Their opposition just goes to show that sometimes it is the capitalists who dislike capitalism the most. They would love to keep their limited hours and selection and higher prices, but they also know that consumers will flock to Wal-Mart if given the opportunity. The competition that Wal-Mart represents does not primarily benefit Wal-Mart or other businesses, but the consumers that all of them serve. That is precisely why local residents should see the opposition from local business for what it is: an attempt to preserve their little kingdoms by shutting out competition that would benefit consumers.

Finally, whatever the benefits it brings consumers, Wal-Mart brings jobs. The average Wal-Mart superstore creates anywhere from 300 to 400 jobs, and Wal-Mart normally pays above minimum wage, which distinguishes it from local businesses that normally cannot afford much more than the minimum. Jobs at Wal-Mart are hardly cushy and it takes time for many entry level employees to get significant benefits, but Wal-Mart pays competitively, jobs are indoors in comfortable working conditions, and even entry-level employees are trusted with significant levels of responsibility in things like tracking inventory.

Wal-Mart jobs are, along many dimensions, much better than entry-level fast food positions, which might explain why the typical new Wal-Mart gets applications that are multiple times the number of openings available.

Public debates over Wal-Mart are inevitably skewed because the opponents of Wal-Mart tend to be wealthier and more powerful than the typical consumer who will benefit most from their presence. The wealthy and powerful also tend to have the time and resources to take their case into the public arena and make themselves look like they are speaking for a broader constituency than they are.

The working poor and middle class are too busy trying to juggle work and family and put food on the table to attend public forums and write letters to the editor. But when you ask them, they will tell you how much they would like to have stores like Wal-Mart as conveniently located as possible. A store 10 or 15 miles away may not seem like much of a burden, but for families caught in the crunch of multiple demands on their time and $4 per gallon gas, the costs of travel are ones they would love to avoid.

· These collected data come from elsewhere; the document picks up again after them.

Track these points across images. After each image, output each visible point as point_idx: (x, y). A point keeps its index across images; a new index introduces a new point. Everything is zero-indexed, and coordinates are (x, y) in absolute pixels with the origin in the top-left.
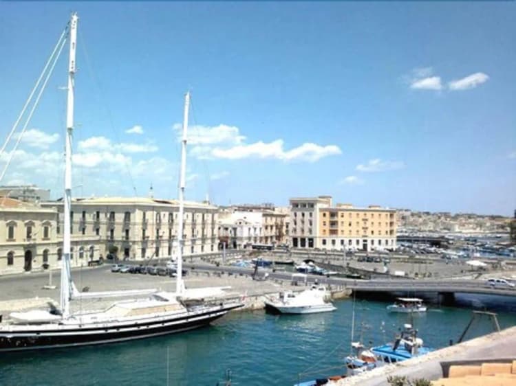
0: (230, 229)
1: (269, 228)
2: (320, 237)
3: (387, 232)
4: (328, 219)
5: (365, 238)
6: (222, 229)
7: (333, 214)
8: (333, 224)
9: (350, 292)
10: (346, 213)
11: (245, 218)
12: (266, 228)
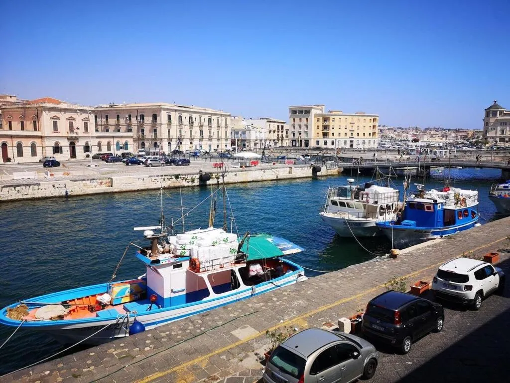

Groups like BOW NOT claim to speak for the community, but they often represent a narrow slice of citizens, and those tend to be ones for whom the benefits of a more conveniently located Wal-Mart are not significant enough to matter. For the struggling families who benefit most from Wal-Mart's low prices, greater variety and convenience, and the jobs they provide, having one even closer to home can be a big difference maker.

The opponents of Wal-Mart should look their less well-off neighbors in the eyes and tell them that they don't need a closer Wal-Mart. The odds that they will "bow not" to that argument are pretty high.

Steven Horwitz is the Charles A. Dana Professor of Economics at St. Lawrence University in Canton, N.Y.